One claim stands out: under idealized conditions, a primed quantum computer could derive a private key before a Bitcoin transaction confirms with roughly 41% probability. Google took the unusual step of releasing zero-knowledge cryptographic proofs to verify their resource estimates without exposing actual attack circuits. That kind of responsible disclosure itself says something about how seriously the team views the findings.
Google sets a 2029 migration deadline
In response to these accelerating timelines, Google has publicly committed to completing its own PQC migration by 2029. The company is prioritizing authentication services and digital signature systems and has already begun rolling out quantum-resistant protections across its product ecosystem.
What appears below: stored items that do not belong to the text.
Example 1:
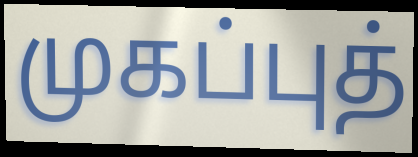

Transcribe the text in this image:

முகப்புத்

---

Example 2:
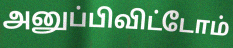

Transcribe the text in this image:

அனுப்பிவிட்டோம்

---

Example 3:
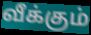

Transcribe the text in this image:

வீக்கும்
Android 17 will adopt ML-DSA (the Module-Lattice-Based Digital Signature Algorithm standardized as FIPS 204) for Android Verified Boot, protecting device integrity verification with quantum-resistant signatures. Google Play is moving to generate quantum-safe ML-DSA signing keys for new applications, with existing apps able to opt in regardless of their target API level.
Google VP of Security Engineering Heather Adkins and Senior Staff Cryptology Engineer Sophie Schmieg have framed it as leading by example with an ambitious timeline to push industry-wide adoption.
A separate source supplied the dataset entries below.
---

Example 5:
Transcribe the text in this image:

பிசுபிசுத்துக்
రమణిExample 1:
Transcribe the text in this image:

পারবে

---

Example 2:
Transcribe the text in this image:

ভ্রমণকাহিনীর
Why your organization can’t afford to wait
Despite the urgency, readiness across the industry is low. According to the Trusted Computing Group, 91% of businesses still lack a formal roadmap for migrating to quantum-safe algorithms. Canada has set federal PQC migration plan deadlines for April 2026, with critical system prioritization by 2031 and full migration by 2035. In the U.S., NIST’s three finalized PQC standards (FIPS 203, 204, and 205) provide the foundation, but adoption is lagging.
The harvest-now, decrypt-later threat makes this particularly pressing. Adversaries are already capturing encrypted traffic today with the expectation of decrypting it once quantum computers mature. If your organization handles data with long confidentiality requirements (healthcare records, financial data, government communications, intellectual property) the window for getting ahead of this is shrinking.
What to do now
The algorithmic advances in these papers are not hardware breakthroughs. They are mathematical insights that permanently lower the bar. Each new paper builds on the last, and there is no reason to expect this trend will stop. Organizations should begin by inventorying their cryptographic dependencies, prioritizing systems that handle long-lived secrets, and building a concrete migration roadmap aligned with the NIST PQC standards.
Q-Day keeps getting closer. The question was never really “if,” and “when” is looking more and more like this decade.